Morrison 'not a role model' for NZ oppn
NEW Zealand opposition leader Simon Bridges has blundered on foreign affairs, describing Australian prime minister Scott Morrison as a friend but "not a role model".
Mr Bridges, who leads the conservative National party, returned to Wellington on Tuesday after a 12-day trip to India and China.
Back at parliament, he wasted no time continuing his attacks on Prime Minister Jacinda Ardern, taking aim at the Kiwi leader's pursuit of an international agreement to end extremist content online.
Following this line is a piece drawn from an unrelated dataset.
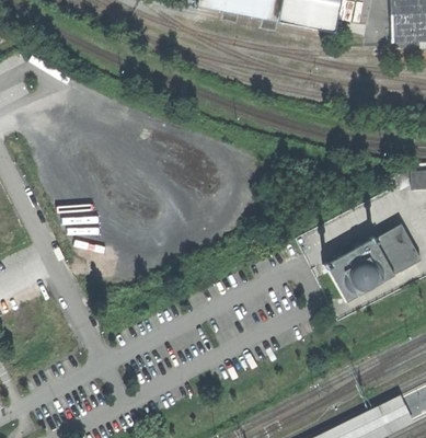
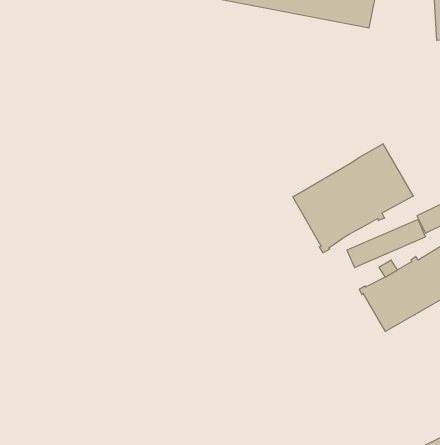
building: none -> [293,144,413,253]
Unfortunately for Mr Bridges, that's also a major policy aim of Mr Morrison's government.
Mr Bridges described Ms Ardern's signature foreign affairs achievement - the Christchurch Call, which aims to eliminate violent and terrorist content online - a "big talkfest in Paris that achieved nothing".
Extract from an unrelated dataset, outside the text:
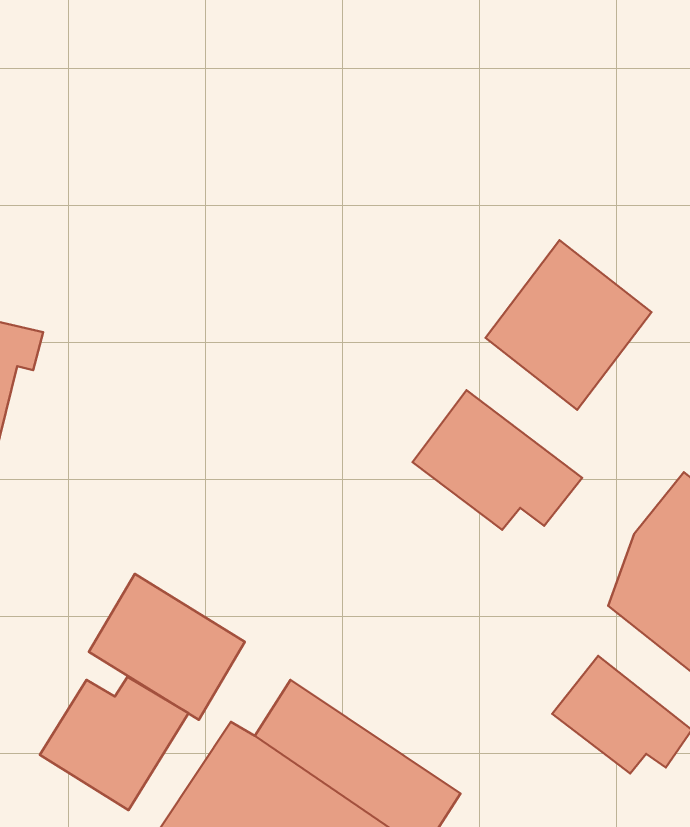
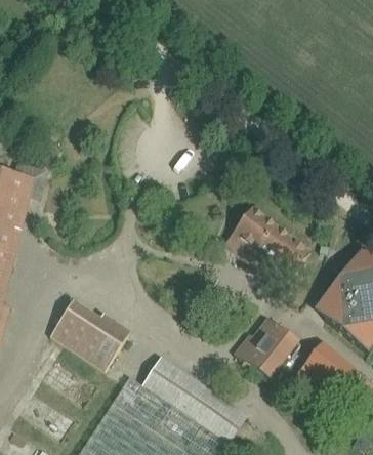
building: [485,240,651,410] -> none
building: none -> [231,320,306,383]
building: [40,677,188,810] -> none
The Call was founded in the wake of the mosque shooting that left 51 New Zealanders dead in March.
It aims to bring together nations and companies like Twitter and Facebook to reduce extremist information on the internet.
Australia is a signatory.
Those goals are shared by the Australian government, as shown by Mr Morrison's advocacy during recent summits of the G20 in Japan last June, and last month's G7 meeting in France.
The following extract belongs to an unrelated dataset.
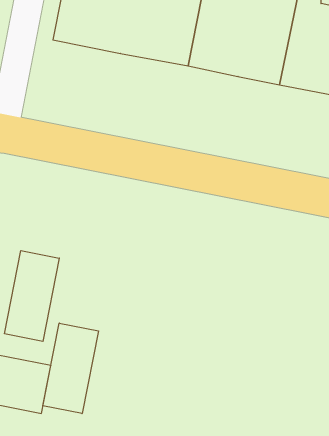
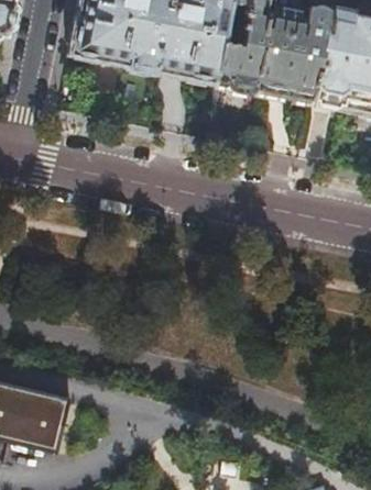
building: [5,251,59,341] -> none
building: [43,323,98,414] -> none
While Mr Bridges was happy to criticise Ms Ardern, he declined to criticise Mr Morrison.
"Less time from Jack from Twitter, less time on Facebook, less time worrying about these international issues," Mr Bridges said of the Labour prime minister.
When questioned on Australia's similar position, he took umbrage at the suggestion Mr Morrison was a role model.
"He's not a role model of mine ... he's a friend of mine, and he is the prime minister of Australia," Mr Bridges said.
"On that basis, just as I do with senior Politburo members in China, I talk to them."
On Mr Morrison's identical policy aims, he said, "I'm not going to make comments on what Scott Morrison's position is. That's ultimately for another government".